Alexis Pye (b. 1995, Detroit, MI) is a Houston-based artist whose painting practice has explored the tradition of portraiture as a way to express the Black body outside of its social constructs. Her first solo exhibition, in Summer 2021, focused on portraits of Black men situated within a garden or foliage setting; the works were meant, as she has stated, to evoke "playfulness, wonder and blackness, as well as the joys amidst adversity." For the Dallas Art Fair, we are presenting two recently completed works, "Going Out" and "Found," that comprise small gouache paintings on vellum surrounded by an artist-made punch-stitch frame, alongside a large-scale painting. As part of the Dallas Art Fair programming, Alexis will be in conversation with Bianca Gracie, Managing Editor of EDITION, Friday, April 22, 12pm at the Nasher Sculpture Center.

 

Jackie Gendel (b. 1973, Houston, TX) paints colorful, narrative compositions that blur the distinction between figuration and abstraction in their rendering of human figures. Included in the fair are seven new watercolor paintings. Embracing a fluid approach to her work, Gendel has commented how she develops “scenes, characters and situations through deliberate figuration, intuitive mark making, color and chance procedures,” often painting over works, or creating the same image in different colors and sizes to subvert the singular image. This procedural evolution mirrors the evolving identities of the characters she paints, allowing the narrative to theatrically unfold and resolve. Her work is informed by a range of artists, from Rubens to Laurencin, "late styles" (of Kirchner, Picabia, and 19th c.
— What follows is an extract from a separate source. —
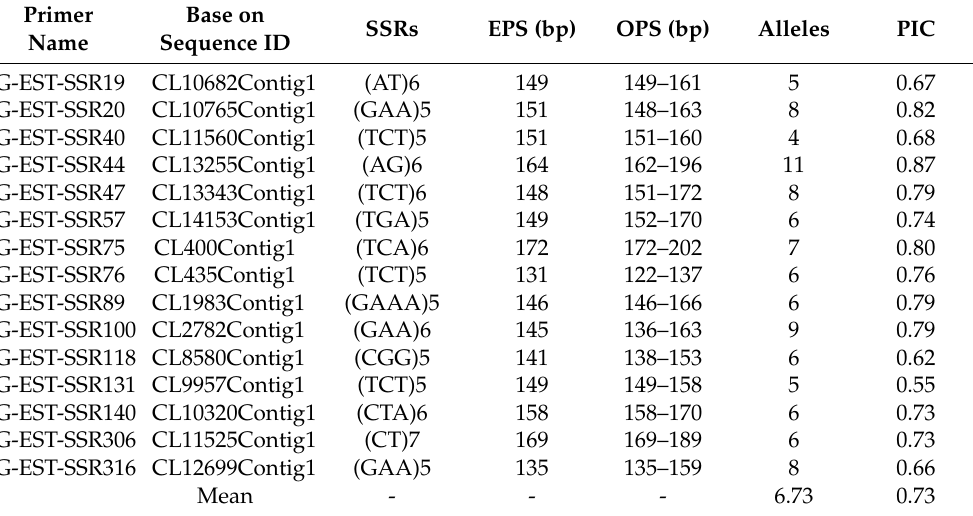
Table 5. Details of 15 genic-SSR loci showing polymorphism among 12 Gynostemma species.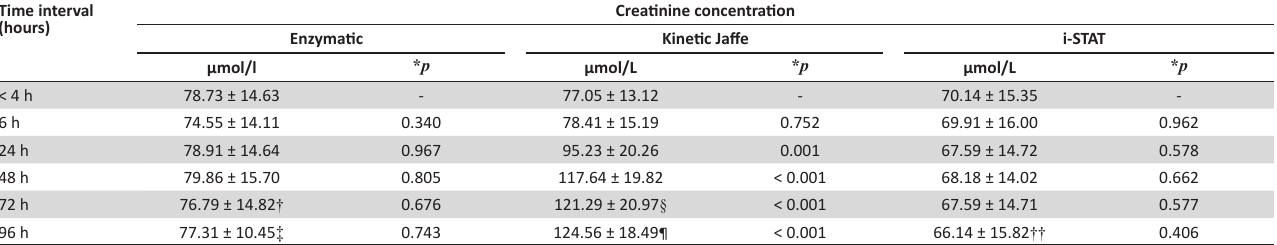
(Table 1). The mean creatinine concentrations analysed using the kinetic Jaffe method were significantly higher than baseline when blood samples were processed after 6 h: p ≤ 0.001 for all comparisons. Creatinine concentrations did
French painting), as well as minor fictions, the mise en scène of 1930s film, and the tart, wry, political girl groups of post-punk.

 

Shaun O'Dell (b. 1968, Beeville, TX) makes drawings, videos, music, and sculpture that explore the intertwining realities of human and natural orders and critique the destructive nature of the American myth of manifest destiny. O'Dell's early work was characterized by symbolic images harkening a lineage of what the artist calls "paternal destroyers" like George Washington, Daniel Boone, and Robert Oppenheimer, followed by a phase of pure abstraction. In 2018, two events of impact brought these two distinct formal chapters of his work together; O'Dell's hometown of Paradise, CA burned in The Camp Fire (the largest and deadliest wildfire in California history) and he began a series of visits to the Cumberland Plateau where his paternal ancestors started their respective journeys west through the Kentucky wilderness Daniel Boone had carved out in the 1800s. Included in the booth are two works, "Gorge Taxonomy" and "Pathway," that directly reference these histories and highlight the indigenous flora and fauna of the Cumberland Plateau region.